Welcome to the second edition of the Kudu Weekly Update. As with last week’s inaugural post, we’ll cover ongoing development and news in the Apache Kudu project on a weekly basis.

If you find this post useful, please let us know by emailing the kudu-user mailing list or tweeting at @ApacheKudu. Similarly, if you’re aware of some Kudu news we missed, let us know so we can cover it in a future post.

Development discussions and code in progress

  • Binglin Chang’s patch for per-tablet write quotas, described in last week’s post, was committed this week. This new experimental feature will be available in the upcoming 0.8.0 release.

  • Development discussion around improving the stability of the high-availability Kudu master continued on the design doc review.

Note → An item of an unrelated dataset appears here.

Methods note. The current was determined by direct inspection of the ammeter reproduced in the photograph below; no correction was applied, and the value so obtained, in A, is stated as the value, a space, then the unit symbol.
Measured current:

  • Dan Burkert has been working on a design doc for a “scan tokens” API as described in the KUDU-1312 JIRA. He also posted a preliminary patch series for the Java implementation of the API.

    This work will make it easier to integrate query and execution engines such as Spark, MapReduce, and Drill with Kudu. In particular, the API aims to support features such as partition pruning based on Kudu’s distribution schemas. See the design document for more details.

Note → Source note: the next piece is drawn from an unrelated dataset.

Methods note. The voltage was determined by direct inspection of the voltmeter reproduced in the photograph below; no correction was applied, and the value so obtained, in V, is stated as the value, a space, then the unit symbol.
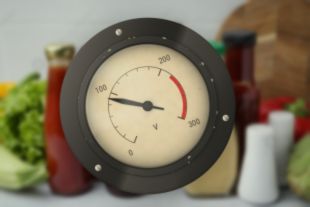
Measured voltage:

  • Ara Ebrahimi has been working on a Kudu sink for Flume. This will make it easier for users of Flume to build streaming ingest pipelines into Kudu tables. The code review is making steady progress with reviews by Mike Percy and Harsh J.

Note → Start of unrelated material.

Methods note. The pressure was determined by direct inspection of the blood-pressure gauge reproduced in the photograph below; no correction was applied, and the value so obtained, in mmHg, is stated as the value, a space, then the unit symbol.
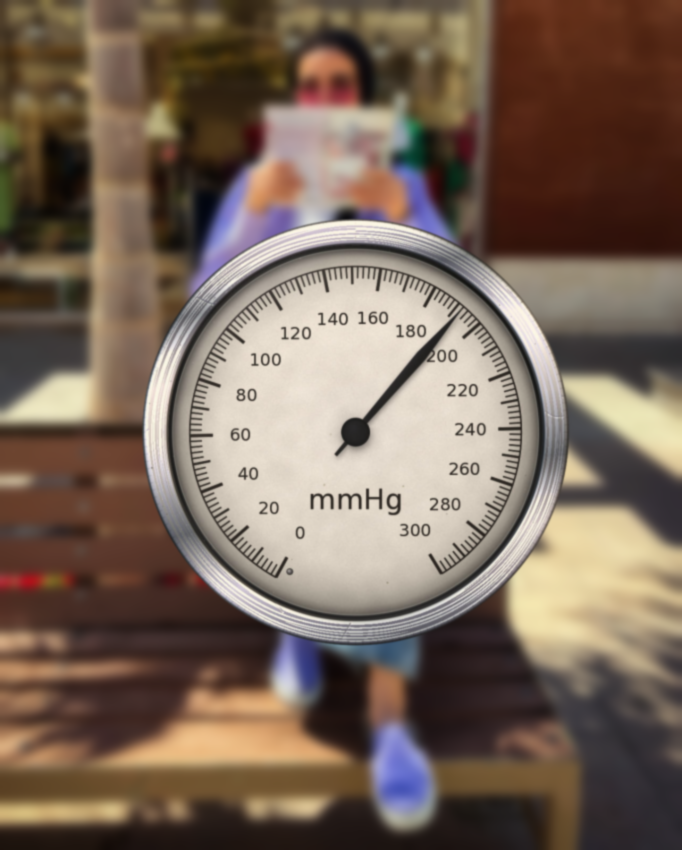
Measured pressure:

  • Jean-Daniel Cryans was the release manager for the past couple of releases and is acting as RM again for the upcoming 0.8.0 release. This week he reminded developers that the 0.8.0 train will soon be departing the station. JD is trying to follow the “train” release model: if a feature is ready when the release’s time comes, it will be included. Otherwise, it will have to wait for the next release to depart.

    The thread hasn’t generated much discussion, as it’s just a reminder of the schedule that JD proposed a few months back. However, the focus this coming week will likely be on fixing blockers and getting the last bits and pieces of in-flight features in before a release candidate is cut.

Upcoming talks and meetups

  • This week, O’Reilly and Cloudera will be hosting the Strata/Hadoop World in San Jose. The conference will feature two talks on Kudu:
  1. Thu, Mar 31, 2016. Strata Hadoop World. San Jose, CA, USA.
    Fast data made easy with Apache Kafka and Apache Kudu (incubating). Presented by Ted Malaska and Jeff Holoman.
  2. Wed, Mar 30, 2016. Strata Hadoop World. San Jose, CA, USA.
    Hadoop’s storage gap: Resolving transactional-access and analytic-performance tradeoffs with Apache Kudu (incubating). Presented by Todd Lipcon.

Datanami has posted a preview of Todd Lipcon’s talk.